- **Exercise goal**
Could you extend the interview on equipment suppliers and fuel efficiency, starting after its last sentence?

Bernardez: We need to make sure we communicate with our customers to make sure they have a good estimate on what freight will be. The rest of the time where it’s internal freight cost, that’s one of the benefits of being a very regionalized company. We have four primary regions and they all have a core fleet for their region. It is becoming more prohibitive to ship it all over the place to squeeze another few percentage of utilization points out of it. We are trying to minimize cost internally.

Murfin: Particularly as the U.S. comes out with new engines based on the emissions regulations, when you do business in as many markets as we do, it’s challenging to make sure we’re acquiring equipment that has the right engine for the fuel that’s available in the countries we’re working in. It has given us additional challenges as we historically have moved equipment from one market to another to meet a customer need, sometimes now we’re finding out that we cannot do that. That does impact our prices sometimes.

Are you looking to your suppliers to modify their equipment to be more fuel efficient?

Smith: There are things happening today in terms of hybrid technology that will change the industry. Volvo, for instance has introduced a new hybrid wheel loader, which is very interesting. In my opinion, that’s the wave of the future. Everything’s going green.

Volvo is really the first that I’ve seen to have a wheel loader actually in the market with some type of hybrid engine. And they’re looking to take that further and get more fuel efficiency out of it. Would that influence our decisions? It probably would because we operate in some countries that look to us as a U.S. company to give them new innovative ideas in the way they do things. And if we can introduce to them some fuel efficiency and some cost savings, then that would be huge for them, so I would say that, yes, we are definitely looking for our suppliers to modify their equipment to be more fuel efficient. And the biggest thing is the hybrid engines right now.

We are definitely looking for our suppliers to continue developing more hybrid alternatives. Offering hybrid equipment that saves fuel without losing any of the horsepower and actually picking up some horsepower through an electric engine rather than from the diesel engine is definitely the way to go.

Bernardez: We work for a lot of large global contractors and they have mega projects where a few percent savings here or there on a lump sum project is something that’s important to them. So as a service company to those large players everything we can bring, whether its new technology or a more cost-competitive way of doing it, that’s where we leverage that vendor base and determine how marketable is that advantage, and can we extract some value out of it too. There’s a lot of work going on globally and our customers are all looking for a penny to save every time, so anything that we can do to help them achieve that savings is an advantage for us.

How have your expectations of equipment manufacturers changed over the past few years? How have those relationships changed how you do business?

Smith: When I’m looking for a supplier there’s really five key things that I take into play:

1. Partnership: When I say a partnership, manufacturers have to rely on us to tell them what it is that we want and how we do business. Then we have to tell the manufacturer whether they can assist us or not. They have to look at it honestly and there are some manufacturers who just can’t support us globally.

2. Trustworthy. Partnership and trustworthy go together. I consider our relationships with our vendors to truly be a partnership.

- **Supplied information**

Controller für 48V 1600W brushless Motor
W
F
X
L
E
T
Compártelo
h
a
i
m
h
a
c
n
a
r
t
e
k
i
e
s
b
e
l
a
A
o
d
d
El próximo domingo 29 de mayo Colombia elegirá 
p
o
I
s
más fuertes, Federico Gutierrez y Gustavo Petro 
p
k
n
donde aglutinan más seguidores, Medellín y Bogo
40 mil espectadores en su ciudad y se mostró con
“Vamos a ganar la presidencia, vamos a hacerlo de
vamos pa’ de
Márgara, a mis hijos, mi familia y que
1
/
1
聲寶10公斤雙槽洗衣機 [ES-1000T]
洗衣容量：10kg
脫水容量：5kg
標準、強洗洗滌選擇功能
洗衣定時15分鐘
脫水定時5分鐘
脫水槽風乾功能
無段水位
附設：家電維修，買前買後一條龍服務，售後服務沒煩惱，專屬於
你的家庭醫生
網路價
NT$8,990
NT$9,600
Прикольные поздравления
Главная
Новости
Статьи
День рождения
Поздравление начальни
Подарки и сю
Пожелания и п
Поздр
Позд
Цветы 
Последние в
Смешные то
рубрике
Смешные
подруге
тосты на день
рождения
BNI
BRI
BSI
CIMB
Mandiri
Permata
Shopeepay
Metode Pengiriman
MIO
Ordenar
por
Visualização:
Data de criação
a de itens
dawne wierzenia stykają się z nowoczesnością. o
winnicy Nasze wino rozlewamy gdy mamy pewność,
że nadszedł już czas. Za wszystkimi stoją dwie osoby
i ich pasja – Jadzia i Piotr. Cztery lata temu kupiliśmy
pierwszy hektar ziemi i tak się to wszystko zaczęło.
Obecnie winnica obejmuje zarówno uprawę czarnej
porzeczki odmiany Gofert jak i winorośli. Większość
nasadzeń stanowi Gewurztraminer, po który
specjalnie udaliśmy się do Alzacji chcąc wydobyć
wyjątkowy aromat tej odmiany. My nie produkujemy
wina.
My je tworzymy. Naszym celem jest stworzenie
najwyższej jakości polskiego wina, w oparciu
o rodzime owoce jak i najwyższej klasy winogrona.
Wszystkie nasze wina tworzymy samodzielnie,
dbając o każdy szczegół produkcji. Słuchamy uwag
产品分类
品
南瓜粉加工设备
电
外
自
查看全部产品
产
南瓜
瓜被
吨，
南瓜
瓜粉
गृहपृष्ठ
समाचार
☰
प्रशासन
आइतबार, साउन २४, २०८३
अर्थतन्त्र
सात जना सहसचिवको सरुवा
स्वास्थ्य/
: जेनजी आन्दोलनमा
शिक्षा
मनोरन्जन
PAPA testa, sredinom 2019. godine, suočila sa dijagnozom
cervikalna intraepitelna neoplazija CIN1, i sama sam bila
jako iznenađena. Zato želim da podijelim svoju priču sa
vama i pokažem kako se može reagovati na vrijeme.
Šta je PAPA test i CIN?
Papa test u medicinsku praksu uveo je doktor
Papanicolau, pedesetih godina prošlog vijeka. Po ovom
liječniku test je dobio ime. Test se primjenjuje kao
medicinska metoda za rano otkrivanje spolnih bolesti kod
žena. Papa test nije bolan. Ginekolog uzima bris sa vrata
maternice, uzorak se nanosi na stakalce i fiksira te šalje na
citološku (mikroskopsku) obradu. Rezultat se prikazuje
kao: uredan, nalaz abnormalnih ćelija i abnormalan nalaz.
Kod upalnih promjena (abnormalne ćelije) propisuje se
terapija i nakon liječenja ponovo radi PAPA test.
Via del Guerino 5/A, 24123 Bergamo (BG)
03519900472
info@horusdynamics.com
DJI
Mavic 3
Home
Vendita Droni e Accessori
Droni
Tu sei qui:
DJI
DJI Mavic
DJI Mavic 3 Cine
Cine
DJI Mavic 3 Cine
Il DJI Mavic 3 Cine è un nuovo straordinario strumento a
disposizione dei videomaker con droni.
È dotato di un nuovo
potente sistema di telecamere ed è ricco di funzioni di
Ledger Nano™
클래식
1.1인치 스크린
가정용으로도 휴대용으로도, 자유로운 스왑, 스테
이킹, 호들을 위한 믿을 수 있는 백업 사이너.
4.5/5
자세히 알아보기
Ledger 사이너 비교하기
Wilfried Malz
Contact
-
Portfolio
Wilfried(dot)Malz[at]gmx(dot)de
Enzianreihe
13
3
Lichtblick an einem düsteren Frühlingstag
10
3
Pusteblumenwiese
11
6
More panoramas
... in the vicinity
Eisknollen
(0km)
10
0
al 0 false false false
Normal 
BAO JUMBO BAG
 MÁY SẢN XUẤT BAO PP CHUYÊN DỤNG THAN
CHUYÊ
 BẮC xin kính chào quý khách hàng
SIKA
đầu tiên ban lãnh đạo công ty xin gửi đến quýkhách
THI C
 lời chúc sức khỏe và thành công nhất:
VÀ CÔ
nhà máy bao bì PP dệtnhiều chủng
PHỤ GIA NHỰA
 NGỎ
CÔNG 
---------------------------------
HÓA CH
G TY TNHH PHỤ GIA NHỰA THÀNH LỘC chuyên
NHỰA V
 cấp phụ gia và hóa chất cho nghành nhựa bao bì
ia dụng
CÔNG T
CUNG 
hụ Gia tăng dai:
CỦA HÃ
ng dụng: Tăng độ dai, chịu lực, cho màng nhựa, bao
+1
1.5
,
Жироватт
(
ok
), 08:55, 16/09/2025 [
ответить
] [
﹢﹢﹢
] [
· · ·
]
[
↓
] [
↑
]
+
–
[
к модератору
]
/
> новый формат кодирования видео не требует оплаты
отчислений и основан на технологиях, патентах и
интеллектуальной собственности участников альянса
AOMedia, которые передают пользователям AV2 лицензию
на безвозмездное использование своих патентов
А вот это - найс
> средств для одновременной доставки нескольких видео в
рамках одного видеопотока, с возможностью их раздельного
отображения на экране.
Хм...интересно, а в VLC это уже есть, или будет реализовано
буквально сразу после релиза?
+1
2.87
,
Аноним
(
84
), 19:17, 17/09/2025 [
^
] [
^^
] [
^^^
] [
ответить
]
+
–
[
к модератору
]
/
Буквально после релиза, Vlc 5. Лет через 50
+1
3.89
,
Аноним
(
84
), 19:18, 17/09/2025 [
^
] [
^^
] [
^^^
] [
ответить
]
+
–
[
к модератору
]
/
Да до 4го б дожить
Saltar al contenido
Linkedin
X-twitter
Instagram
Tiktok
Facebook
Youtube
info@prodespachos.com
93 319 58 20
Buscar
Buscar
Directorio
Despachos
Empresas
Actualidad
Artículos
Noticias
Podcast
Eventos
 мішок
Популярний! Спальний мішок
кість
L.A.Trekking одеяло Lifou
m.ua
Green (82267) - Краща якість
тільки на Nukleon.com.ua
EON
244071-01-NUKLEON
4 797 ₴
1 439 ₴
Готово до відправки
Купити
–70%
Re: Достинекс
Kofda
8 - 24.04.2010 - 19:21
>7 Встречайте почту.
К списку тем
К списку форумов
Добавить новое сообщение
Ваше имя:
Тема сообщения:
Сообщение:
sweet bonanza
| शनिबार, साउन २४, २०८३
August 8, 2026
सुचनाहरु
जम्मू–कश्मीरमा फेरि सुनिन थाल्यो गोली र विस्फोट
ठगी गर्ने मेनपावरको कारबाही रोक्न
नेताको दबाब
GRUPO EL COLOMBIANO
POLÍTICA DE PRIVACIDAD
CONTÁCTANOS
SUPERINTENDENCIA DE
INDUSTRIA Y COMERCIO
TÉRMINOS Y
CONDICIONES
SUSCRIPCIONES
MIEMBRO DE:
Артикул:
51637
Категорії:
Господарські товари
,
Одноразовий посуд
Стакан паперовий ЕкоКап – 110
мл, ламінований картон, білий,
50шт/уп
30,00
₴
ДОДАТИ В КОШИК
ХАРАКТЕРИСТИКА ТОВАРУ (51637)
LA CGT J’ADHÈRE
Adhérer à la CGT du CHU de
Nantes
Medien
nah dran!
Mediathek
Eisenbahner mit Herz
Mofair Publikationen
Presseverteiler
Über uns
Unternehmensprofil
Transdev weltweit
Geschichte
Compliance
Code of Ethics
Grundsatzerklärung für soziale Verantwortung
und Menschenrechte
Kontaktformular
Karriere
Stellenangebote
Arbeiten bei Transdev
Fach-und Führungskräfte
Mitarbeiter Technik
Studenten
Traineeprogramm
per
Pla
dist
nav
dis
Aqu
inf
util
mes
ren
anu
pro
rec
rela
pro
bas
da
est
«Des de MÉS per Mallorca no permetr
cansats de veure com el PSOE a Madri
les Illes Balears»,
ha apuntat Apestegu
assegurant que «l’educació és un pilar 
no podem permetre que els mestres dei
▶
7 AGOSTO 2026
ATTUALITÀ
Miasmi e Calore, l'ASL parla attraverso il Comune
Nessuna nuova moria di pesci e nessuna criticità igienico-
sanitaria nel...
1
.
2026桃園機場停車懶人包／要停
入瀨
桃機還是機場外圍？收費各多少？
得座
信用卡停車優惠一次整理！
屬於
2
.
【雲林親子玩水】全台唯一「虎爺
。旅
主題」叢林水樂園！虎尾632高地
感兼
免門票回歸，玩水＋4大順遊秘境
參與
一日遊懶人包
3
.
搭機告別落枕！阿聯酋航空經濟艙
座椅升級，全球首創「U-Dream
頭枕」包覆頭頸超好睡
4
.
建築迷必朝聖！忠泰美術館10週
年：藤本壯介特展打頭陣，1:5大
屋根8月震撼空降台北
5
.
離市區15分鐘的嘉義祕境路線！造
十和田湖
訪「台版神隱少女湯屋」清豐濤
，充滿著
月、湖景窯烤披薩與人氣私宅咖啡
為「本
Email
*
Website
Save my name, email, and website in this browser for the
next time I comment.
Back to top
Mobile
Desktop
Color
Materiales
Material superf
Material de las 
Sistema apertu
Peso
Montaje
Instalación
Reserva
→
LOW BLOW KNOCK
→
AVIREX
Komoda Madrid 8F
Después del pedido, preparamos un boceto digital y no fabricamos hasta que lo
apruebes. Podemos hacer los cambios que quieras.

- **Response to the task**
3. Availability. Having the equipment there when we need it. A lot of our projects happen pretty quickly and we need the equipment available right away.

4. Aftermarket support and service. That’s where we really feel the manufacturer through their dealer network, that’s where we really feel the manufacturer’s job starts. We need to make sure that manufacturers have aftermarket support and service around the world. We have to make sure that the manufacturer can support us in country X. We have to rely on them to tell us if they’re dealers can support us there.

5. Price. Price always comes into play, but to me, it’s last on that list. When I sat down and came up with what makes a key supplier for us and what makes me want to pick one supplier over another, price is not the determining factor. Sure, it’s important, but manufacturers are pretty close.

Bernardez: Our primary business is supplying some type of service at a facility or a construction project, so we’ve got to figure out how to recoup any price increases that we would normally have, we have lots of different ways to do that, but we also have to be careful because it’s easier to pass those increases from the vendor to us, than from us to our customer. It’s just the nature of the rental business.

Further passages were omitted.